§ DATA EXTRACT:
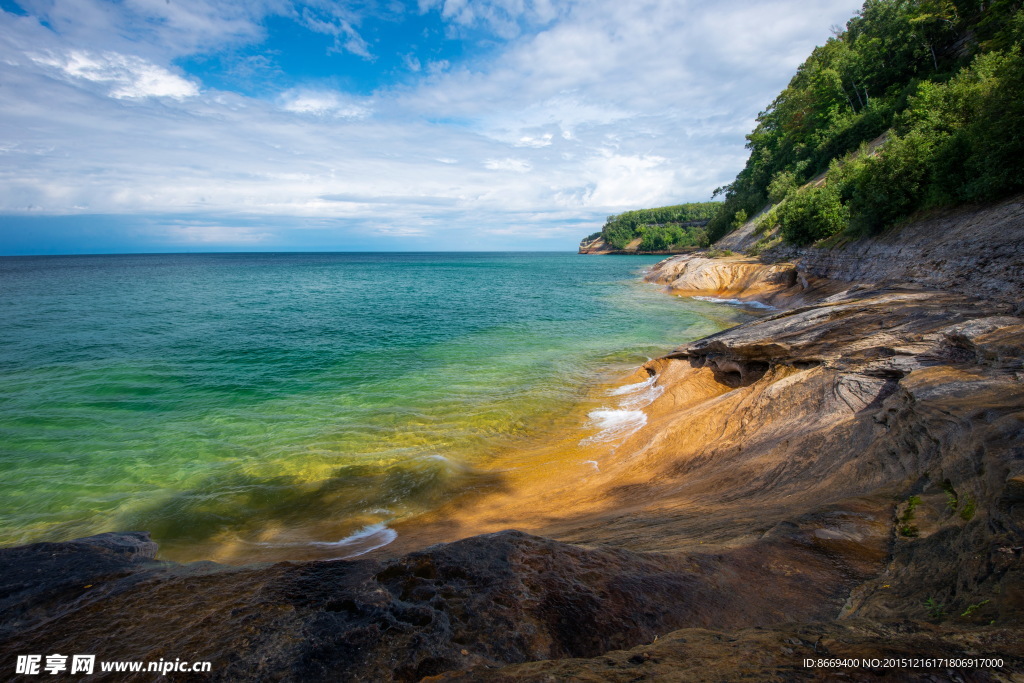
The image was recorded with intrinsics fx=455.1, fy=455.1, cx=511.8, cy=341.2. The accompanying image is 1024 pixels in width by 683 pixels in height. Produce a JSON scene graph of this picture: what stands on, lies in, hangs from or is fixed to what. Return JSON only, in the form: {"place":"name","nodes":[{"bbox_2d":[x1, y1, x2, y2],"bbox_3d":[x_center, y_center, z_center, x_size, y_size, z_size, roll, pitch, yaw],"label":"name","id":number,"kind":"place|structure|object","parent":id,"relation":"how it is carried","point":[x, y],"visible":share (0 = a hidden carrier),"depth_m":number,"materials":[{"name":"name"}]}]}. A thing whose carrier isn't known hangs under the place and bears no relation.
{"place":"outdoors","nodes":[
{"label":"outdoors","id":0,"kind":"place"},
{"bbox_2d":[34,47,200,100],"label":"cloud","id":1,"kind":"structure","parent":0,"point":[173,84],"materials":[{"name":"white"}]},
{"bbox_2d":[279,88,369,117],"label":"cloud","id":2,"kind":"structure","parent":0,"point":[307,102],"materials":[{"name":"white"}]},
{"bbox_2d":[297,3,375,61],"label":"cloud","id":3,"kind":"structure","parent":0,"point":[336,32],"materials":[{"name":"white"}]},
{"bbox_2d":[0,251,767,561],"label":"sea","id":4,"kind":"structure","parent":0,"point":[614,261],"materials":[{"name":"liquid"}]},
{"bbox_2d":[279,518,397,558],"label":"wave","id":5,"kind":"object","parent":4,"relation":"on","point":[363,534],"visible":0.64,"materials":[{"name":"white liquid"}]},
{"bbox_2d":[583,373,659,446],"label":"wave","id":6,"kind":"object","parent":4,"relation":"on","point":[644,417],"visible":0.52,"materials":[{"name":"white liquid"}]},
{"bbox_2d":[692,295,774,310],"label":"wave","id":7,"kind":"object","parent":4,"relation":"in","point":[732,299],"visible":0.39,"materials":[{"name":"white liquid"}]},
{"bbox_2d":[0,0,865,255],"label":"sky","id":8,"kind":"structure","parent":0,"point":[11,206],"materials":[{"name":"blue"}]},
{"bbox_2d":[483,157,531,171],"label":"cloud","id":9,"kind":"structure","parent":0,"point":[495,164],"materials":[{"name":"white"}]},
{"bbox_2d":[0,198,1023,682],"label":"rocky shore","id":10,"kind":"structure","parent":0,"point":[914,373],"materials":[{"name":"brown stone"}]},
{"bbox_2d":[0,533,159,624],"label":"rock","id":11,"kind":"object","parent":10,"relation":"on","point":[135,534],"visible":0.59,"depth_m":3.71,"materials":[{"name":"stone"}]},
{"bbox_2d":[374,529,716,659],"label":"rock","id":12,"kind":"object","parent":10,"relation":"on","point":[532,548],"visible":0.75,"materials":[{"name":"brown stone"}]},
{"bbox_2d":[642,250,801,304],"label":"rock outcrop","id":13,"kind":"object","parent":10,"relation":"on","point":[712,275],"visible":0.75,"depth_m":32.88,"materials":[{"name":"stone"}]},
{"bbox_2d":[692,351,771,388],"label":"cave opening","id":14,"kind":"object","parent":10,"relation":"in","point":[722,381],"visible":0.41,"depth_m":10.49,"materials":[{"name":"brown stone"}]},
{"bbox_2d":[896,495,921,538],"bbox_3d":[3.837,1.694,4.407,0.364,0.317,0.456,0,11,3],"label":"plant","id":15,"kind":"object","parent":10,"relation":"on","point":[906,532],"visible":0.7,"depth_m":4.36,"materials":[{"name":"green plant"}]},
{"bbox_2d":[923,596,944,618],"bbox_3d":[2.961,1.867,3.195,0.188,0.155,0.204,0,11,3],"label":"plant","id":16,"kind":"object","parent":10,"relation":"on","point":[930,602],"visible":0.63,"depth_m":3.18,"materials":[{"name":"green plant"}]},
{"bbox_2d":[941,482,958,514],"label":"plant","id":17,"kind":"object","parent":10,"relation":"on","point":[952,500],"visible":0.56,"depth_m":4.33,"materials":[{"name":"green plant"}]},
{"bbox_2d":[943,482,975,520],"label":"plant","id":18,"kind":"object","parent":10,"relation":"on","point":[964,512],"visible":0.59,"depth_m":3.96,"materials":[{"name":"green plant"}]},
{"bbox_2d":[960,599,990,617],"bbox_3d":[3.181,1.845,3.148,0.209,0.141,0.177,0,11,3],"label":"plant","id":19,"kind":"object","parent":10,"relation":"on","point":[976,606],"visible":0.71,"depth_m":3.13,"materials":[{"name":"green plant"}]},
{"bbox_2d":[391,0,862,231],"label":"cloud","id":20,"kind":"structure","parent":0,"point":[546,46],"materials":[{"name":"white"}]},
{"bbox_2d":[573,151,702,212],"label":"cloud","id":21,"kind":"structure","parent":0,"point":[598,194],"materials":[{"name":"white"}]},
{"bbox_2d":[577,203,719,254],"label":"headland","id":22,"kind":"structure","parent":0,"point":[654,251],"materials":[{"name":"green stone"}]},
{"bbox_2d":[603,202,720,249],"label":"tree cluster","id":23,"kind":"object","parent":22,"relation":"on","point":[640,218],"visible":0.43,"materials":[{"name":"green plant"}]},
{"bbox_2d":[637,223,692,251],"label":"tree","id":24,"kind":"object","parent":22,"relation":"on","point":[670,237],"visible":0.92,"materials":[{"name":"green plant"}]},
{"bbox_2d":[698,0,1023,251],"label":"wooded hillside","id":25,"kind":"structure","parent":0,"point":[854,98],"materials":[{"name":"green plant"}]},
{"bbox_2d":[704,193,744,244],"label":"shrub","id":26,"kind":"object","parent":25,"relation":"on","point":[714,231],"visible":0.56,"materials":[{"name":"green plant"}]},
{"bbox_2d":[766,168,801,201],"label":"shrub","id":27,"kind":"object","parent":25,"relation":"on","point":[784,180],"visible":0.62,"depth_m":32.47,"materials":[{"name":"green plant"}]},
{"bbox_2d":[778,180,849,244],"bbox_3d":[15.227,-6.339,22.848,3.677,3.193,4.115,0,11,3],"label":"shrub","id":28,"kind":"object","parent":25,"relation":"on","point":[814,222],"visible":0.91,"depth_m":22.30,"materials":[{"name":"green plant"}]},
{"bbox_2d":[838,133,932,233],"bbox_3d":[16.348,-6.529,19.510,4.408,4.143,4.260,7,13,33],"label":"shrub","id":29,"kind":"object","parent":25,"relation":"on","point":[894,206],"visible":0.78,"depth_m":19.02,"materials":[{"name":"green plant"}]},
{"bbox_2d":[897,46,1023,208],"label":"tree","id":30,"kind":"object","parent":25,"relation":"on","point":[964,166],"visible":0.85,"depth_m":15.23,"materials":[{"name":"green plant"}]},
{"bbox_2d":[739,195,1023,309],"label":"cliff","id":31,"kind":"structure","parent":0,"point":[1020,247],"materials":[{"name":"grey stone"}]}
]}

§ TASK REQUIREMENTS:
Each line of the records is to be reproduced exactly, and each picture dropped.

§ ANSWER SPACE:
The image was recorded with intrinsics fx=455.1, fy=455.1, cx=511.8, cy=341.2. The accompanying image is 1024 pixels in width by 683 pixels in height. Produce a JSON scene graph of this picture: what stands on, lies in, hangs from or is fixed to what. Return JSON only, in the form: {"place":"name","nodes":[{"bbox_2d":[x1, y1, x2, y2],"bbox_3d":[x_center, y_center, z_center, x_size, y_size, z_size, roll, pitch, yaw],"label":"name","id":number,"kind":"place|structure|object","parent":id,"relation":"how it is carried","point":[x, y],"visible":share (0 = a hidden carrier),"depth_m":number,"materials":[{"name":"name"}]}]}. A thing whose carrier isn't known hangs under the place and bears no relation.
{"place":"outdoors","nodes":[
{"label":"outdoors","id":0,"kind":"place"},
{"bbox_2d":[34,47,200,100],"label":"cloud","id":1,"kind":"structure","parent":0,"point":[173,84],"materials":[{"name":"white"}]},
{"bbox_2d":[279,88,369,117],"label":"cloud","id":2,"kind":"structure","parent":0,"point":[307,102],"materials":[{"name":"white"}]},
{"bbox_2d":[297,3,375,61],"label":"cloud","id":3,"kind":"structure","parent":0,"point":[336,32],"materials":[{"name":"white"}]},
{"bbox_2d":[0,251,767,561],"label":"sea","id":4,"kind":"structure","parent":0,"point":[614,261],"materials":[{"name":"liquid"}]},
{"bbox_2d":[279,518,397,558],"label":"wave","id":5,"kind":"object","parent":4,"relation":"on","point":[363,534],"visible":0.64,"materials":[{"name":"white liquid"}]},
{"bbox_2d":[583,373,659,446],"label":"wave","id":6,"kind":"object","parent":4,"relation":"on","point":[644,417],"visible":0.52,"materials":[{"name":"white liquid"}]},
{"bbox_2d":[692,295,774,310],"label":"wave","id":7,"kind":"object","parent":4,"relation":"in","point":[732,299],"visible":0.39,"materials":[{"name":"white liquid"}]},
{"bbox_2d":[0,0,865,255],"label":"sky","id":8,"kind":"structure","parent":0,"point":[11,206],"materials":[{"name":"blue"}]},
{"bbox_2d":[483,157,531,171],"label":"cloud","id":9,"kind":"structure","parent":0,"point":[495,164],"materials":[{"name":"white"}]},
{"bbox_2d":[0,198,1023,682],"label":"rocky shore","id":10,"kind":"structure","parent":0,"point":[914,373],"materials":[{"name":"brown stone"}]},
{"bbox_2d":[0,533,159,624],"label":"rock","id":11,"kind":"object","parent":10,"relation":"on","point":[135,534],"visible":0.59,"depth_m":3.71,"materials":[{"name":"stone"}]},
{"bbox_2d":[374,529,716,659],"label":"rock","id":12,"kind":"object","parent":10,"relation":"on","point":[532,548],"visible":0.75,"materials":[{"name":"brown stone"}]},
{"bbox_2d":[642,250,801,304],"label":"rock outcrop","id":13,"kind":"object","parent":10,"relation":"on","point":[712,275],"visible":0.75,"depth_m":32.88,"materials":[{"name":"stone"}]},
{"bbox_2d":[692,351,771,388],"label":"cave opening","id":14,"kind":"object","parent":10,"relation":"in","point":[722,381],"visible":0.41,"depth_m":10.49,"materials":[{"name":"brown stone"}]},
{"bbox_2d":[896,495,921,538],"bbox_3d":[3.837,1.694,4.407,0.364,0.317,0.456,0,11,3],"label":"plant","id":15,"kind":"object","parent":10,"relation":"on","point":[906,532],"visible":0.7,"depth_m":4.36,"materials":[{"name":"green plant"}]},
{"bbox_2d":[923,596,944,618],"bbox_3d":[2.961,1.867,3.195,0.188,0.155,0.204,0,11,3],"label":"plant","id":16,"kind":"object","parent":10,"relation":"on","point":[930,602],"visible":0.63,"depth_m":3.18,"materials":[{"name":"green plant"}]},
{"bbox_2d":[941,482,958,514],"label":"plant","id":17,"kind":"object","parent":10,"relation":"on","point":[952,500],"visible":0.56,"depth_m":4.33,"materials":[{"name":"green plant"}]},
{"bbox_2d":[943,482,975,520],"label":"plant","id":18,"kind":"object","parent":10,"relation":"on","point":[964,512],"visible":0.59,"depth_m":3.96,"materials":[{"name":"green plant"}]},
{"bbox_2d":[960,599,990,617],"bbox_3d":[3.181,1.845,3.148,0.209,0.141,0.177,0,11,3],"label":"plant","id":19,"kind":"object","parent":10,"relation":"on","point":[976,606],"visible":0.71,"depth_m":3.13,"materials":[{"name":"green plant"}]},
{"bbox_2d":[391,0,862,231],"label":"cloud","id":20,"kind":"structure","parent":0,"point":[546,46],"materials":[{"name":"white"}]},
{"bbox_2d":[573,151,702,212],"label":"cloud","id":21,"kind":"structure","parent":0,"point":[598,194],"materials":[{"name":"white"}]},
{"bbox_2d":[577,203,719,254],"label":"headland","id":22,"kind":"structure","parent":0,"point":[654,251],"materials":[{"name":"green stone"}]},
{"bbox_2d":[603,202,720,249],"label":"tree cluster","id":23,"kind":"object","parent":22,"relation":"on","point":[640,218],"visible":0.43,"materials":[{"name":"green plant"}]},
{"bbox_2d":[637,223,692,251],"label":"tree","id":24,"kind":"object","parent":22,"relation":"on","point":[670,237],"visible":0.92,"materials":[{"name":"green plant"}]},
{"bbox_2d":[698,0,1023,251],"label":"wooded hillside","id":25,"kind":"structure","parent":0,"point":[854,98],"materials":[{"name":"green plant"}]},
{"bbox_2d":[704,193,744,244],"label":"shrub","id":26,"kind":"object","parent":25,"relation":"on","point":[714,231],"visible":0.56,"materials":[{"name":"green plant"}]},
{"bbox_2d":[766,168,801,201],"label":"shrub","id":27,"kind":"object","parent":25,"relation":"on","point":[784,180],"visible":0.62,"depth_m":32.47,"materials":[{"name":"green plant"}]},
{"bbox_2d":[778,180,849,244],"bbox_3d":[15.227,-6.339,22.848,3.677,3.193,4.115,0,11,3],"label":"shrub","id":28,"kind":"object","parent":25,"relation":"on","point":[814,222],"visible":0.91,"depth_m":22.30,"materials":[{"name":"green plant"}]},
{"bbox_2d":[838,133,932,233],"bbox_3d":[16.348,-6.529,19.510,4.408,4.143,4.260,7,13,33],"label":"shrub","id":29,"kind":"object","parent":25,"relation":"on","point":[894,206],"visible":0.78,"depth_m":19.02,"materials":[{"name":"green plant"}]},
{"bbox_2d":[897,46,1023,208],"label":"tree","id":30,"kind":"object","parent":25,"relation":"on","point":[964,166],"visible":0.85,"depth_m":15.23,"materials":[{"name":"green plant"}]},
{"bbox_2d":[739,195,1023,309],"label":"cliff","id":31,"kind":"structure","parent":0,"point":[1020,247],"materials":[{"name":"grey stone"}]}
]}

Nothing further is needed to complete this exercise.